In 2000 she co-chaired Community, Unity, Inclusion: The 4th Tri-State Bisexual Conference, held at New York University and co-sponsored by NYU's Office of LGBT Student Services. In 2005, in response to the misinformation put out by the academically disputed Bailey Study, Lambert worked as a senior member of a joint Gay and Lesbian Alliance Against Defamation (GLAAD)/Bialogue task force that began to create information packets to provides facts about bisexuality, dispel myths and stereotypes, and educate the public about issues bisexuals face, as well as provides guidelines for various professionals. In 2006 Lambert founded the national groups the Bi Writers Association, the Bi Mental Health Professionals Association and co-founded the New York City group Bi Women of All Colors. In 2006, she led the successful campaign to convince Lambda Literary Foundation to add a bisexual award category to its literary awards, known as the "Lammys," which did not have a bisexual book category for its first 18 years of operation. She has served as a judge for the Lammy Awards ever since. She also founded the Bi Lines reading series, an annual multi-arts celebration of bisexual writing.

In 2007, Lambert organized two major bi events.
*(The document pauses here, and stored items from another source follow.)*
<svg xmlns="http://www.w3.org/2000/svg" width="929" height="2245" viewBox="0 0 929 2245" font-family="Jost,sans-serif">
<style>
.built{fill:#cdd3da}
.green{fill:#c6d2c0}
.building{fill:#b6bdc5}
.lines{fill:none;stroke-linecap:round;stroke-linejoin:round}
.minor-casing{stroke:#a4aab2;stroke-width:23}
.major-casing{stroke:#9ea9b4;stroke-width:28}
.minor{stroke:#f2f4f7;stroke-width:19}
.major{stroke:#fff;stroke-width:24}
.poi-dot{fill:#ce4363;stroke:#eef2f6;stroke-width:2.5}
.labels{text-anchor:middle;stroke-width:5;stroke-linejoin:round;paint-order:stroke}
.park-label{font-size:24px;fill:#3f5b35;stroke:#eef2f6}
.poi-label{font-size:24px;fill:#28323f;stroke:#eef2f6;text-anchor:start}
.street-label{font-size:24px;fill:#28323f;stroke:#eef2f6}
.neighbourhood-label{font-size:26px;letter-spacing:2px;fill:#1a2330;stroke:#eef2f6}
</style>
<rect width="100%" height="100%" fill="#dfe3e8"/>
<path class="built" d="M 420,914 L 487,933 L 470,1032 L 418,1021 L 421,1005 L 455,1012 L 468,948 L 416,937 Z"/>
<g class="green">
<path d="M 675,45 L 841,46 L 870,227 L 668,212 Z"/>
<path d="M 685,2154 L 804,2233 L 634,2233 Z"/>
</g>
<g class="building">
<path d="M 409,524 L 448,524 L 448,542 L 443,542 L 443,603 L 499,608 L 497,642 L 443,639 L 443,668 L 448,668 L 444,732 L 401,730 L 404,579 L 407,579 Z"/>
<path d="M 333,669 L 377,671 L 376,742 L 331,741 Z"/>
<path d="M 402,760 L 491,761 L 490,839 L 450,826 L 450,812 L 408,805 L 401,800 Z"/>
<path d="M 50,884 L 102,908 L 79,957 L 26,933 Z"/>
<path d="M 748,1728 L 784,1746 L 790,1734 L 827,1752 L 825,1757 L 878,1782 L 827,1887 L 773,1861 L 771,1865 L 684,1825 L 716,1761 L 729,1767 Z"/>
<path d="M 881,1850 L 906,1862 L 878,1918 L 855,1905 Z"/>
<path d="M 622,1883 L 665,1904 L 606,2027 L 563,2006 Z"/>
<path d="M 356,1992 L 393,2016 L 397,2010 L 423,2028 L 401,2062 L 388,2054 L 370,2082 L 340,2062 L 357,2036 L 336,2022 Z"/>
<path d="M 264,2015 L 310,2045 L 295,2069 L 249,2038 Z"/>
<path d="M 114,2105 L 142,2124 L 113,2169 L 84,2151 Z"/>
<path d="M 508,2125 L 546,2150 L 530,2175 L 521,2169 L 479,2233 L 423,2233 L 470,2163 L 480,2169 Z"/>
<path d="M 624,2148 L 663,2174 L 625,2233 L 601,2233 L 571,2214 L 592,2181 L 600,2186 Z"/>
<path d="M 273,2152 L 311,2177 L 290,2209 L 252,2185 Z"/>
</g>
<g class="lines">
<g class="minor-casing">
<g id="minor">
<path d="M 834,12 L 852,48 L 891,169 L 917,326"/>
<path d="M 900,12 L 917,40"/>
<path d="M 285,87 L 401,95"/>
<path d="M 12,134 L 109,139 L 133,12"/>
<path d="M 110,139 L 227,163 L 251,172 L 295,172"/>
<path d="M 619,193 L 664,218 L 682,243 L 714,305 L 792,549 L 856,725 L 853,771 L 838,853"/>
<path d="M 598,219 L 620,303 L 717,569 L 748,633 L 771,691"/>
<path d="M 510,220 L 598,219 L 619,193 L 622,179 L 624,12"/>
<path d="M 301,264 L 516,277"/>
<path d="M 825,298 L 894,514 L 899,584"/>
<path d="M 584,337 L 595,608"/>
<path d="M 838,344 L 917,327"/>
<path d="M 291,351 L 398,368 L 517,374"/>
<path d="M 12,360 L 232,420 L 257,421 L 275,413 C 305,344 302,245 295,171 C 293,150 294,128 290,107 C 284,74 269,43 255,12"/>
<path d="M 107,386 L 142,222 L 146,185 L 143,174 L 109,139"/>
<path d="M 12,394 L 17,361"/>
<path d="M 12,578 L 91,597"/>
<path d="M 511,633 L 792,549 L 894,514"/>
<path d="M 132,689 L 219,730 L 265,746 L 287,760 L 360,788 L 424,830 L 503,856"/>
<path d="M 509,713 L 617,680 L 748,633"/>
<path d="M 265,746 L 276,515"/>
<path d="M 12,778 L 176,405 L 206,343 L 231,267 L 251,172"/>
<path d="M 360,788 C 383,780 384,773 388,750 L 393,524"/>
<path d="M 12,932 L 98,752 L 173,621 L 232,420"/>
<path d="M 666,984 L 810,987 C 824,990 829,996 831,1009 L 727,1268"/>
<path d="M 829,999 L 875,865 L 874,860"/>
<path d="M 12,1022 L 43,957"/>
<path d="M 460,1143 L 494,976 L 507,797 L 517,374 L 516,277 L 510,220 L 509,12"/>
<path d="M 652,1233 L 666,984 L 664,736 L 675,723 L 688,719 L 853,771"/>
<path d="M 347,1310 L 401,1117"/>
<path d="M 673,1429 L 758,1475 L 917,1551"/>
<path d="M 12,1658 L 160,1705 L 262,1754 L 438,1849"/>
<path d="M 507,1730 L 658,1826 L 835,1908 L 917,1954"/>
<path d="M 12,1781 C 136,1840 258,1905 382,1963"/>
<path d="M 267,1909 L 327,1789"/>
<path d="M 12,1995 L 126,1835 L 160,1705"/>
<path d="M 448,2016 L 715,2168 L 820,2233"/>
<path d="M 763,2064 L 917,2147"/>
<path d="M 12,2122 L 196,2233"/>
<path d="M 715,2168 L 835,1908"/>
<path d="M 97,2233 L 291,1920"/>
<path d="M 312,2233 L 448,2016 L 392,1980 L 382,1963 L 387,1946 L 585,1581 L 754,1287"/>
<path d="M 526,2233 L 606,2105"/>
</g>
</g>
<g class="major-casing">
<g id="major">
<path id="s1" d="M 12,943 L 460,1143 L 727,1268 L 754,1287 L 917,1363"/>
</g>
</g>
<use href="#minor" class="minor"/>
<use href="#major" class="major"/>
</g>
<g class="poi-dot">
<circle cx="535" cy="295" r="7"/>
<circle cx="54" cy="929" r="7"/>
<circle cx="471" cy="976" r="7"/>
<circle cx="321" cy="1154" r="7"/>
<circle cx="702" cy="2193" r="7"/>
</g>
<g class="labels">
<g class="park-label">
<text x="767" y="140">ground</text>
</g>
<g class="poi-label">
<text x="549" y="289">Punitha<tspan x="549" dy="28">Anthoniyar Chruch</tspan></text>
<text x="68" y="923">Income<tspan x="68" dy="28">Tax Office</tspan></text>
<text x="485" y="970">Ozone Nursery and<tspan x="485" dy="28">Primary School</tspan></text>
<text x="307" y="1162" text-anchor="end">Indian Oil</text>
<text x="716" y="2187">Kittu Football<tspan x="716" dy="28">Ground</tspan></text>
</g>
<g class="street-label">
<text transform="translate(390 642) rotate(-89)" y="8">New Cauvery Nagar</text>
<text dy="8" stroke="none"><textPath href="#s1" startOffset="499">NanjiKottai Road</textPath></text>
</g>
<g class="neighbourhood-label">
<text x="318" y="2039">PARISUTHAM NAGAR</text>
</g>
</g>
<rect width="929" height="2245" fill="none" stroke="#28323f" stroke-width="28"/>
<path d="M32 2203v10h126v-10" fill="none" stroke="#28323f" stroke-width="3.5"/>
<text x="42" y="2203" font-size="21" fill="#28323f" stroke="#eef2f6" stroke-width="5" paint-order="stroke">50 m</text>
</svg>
Bi Lines: A Celebration of Bisexual Writing in Reading, Music and Culture, held in conjunction with the 19th Annual Lambda Literary Awards events.

She began a bisexuality column on Examiner.com in July 2009 and has posted over 275 articles.

===2010s===

Her first book, Best Bi Short Stories, an anthology of literary fiction short stories, written in multiple genres (of which she is the editor, as well as contributor of the story "Memory Lane") was published in 2014.

==Partial bibliography==

===Print===
Journals
- "Hakomi Therapy Supervision Verbatim." Hakomi Forum (professional journal of The Hakomi Institute), No. 7, Winter 1989.

Magazines
- Reviewed the film Running with Scissors, for GO, October 2006.
- Reviewed independent films The Gymnast, GYPO and Mrs. Stevens Hears the Mermaids Singing and interviewed film directors Linda Thornburg (Mrs. Stevens Hears the Mermaids Singing), Katherine Brooks (Loving Annabelle), Lesli Klainberg (Fabulous!) and the actress and producer Dreya Weber (The Gymnast) for Curve, October, November and December 2006 issues.

===Online===
- Bialogue/GLAAD Bisexuality Packet for Mental Health Professionals (2005)
- Interview with Fritz Klein. BiMagazine (2006). Accessed April 7, 2007.
- AfterEllen.com, May 31, 2006. Accessed April 6, 2007.
- AfterEllen.com, June 19, 2006. Accessed April 8, 2007.
- AfterEllen.com, October 15, 2006. Accessed April 7, 2007.
- Profile of Michael Musto. AfterElton.com, January 8, 2007. Accessed April 6, 2007.